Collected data

****************

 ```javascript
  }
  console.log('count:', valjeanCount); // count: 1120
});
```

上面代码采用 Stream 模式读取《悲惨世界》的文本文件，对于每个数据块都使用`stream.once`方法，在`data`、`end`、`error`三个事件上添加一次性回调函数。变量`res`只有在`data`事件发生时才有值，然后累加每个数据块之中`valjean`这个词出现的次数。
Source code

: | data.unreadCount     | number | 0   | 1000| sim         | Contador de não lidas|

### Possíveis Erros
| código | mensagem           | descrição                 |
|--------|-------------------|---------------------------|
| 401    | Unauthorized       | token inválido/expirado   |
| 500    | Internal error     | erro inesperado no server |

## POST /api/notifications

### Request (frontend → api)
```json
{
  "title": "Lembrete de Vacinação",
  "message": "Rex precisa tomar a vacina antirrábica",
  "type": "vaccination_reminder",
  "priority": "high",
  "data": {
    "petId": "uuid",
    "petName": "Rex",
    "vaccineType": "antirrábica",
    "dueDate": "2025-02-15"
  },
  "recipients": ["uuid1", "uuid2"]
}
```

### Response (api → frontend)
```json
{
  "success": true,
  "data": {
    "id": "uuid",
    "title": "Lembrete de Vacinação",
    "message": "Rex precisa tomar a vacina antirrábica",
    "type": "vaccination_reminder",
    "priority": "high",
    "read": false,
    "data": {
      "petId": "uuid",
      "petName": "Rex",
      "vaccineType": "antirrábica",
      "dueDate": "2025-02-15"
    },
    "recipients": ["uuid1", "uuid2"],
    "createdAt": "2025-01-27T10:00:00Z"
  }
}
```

****************

▶ _YOUR ASSIGNMENT_
Show all lines in the entries above where the word "Lembrete" appears.

▶ _ANSWER BELOW_
  "title": "Lembrete de Vacinação",
    "title": "Lembrete de Vacinação",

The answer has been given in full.